### [Required action]
Repeat nothing but the lines below running from the one containing "Tipy pro zdraví" to the one containing "běháním předejdete únavě, takže". Keep both end lines.

[Exercise input — start]

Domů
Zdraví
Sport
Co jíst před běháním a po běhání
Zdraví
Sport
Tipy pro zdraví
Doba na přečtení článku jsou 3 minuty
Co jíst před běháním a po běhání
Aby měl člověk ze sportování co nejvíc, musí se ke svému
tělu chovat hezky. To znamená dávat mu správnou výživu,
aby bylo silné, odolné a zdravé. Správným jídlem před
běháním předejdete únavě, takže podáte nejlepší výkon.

[Exercise input — finish]
[Exercise input — start]

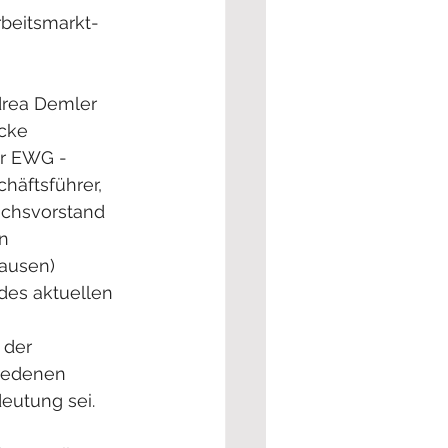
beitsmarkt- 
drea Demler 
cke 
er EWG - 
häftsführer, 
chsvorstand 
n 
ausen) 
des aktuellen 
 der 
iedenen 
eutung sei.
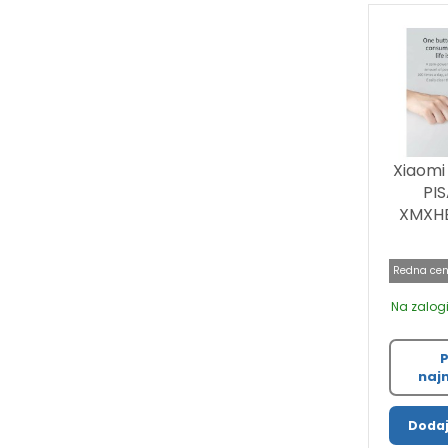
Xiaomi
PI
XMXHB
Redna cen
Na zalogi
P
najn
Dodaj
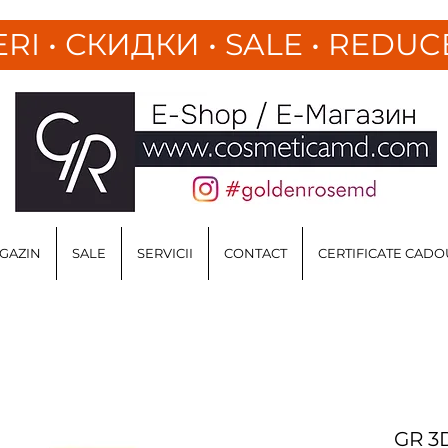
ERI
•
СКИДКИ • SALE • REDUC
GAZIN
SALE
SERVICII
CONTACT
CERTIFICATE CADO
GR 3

[Exercise input — finish]

### [Solution to the problem]
Tipy pro zdraví
Doba na přečtení článku jsou 3 minuty
Co jíst před běháním a po běhání
Aby měl člověk ze sportování co nejvíc, musí se ke svému
tělu chovat hezky. To znamená dávat mu správnou výživu,
aby bylo silné, odolné a zdravé. Správným jídlem před
běháním předejdete únavě, takže podáte nejlepší výkon.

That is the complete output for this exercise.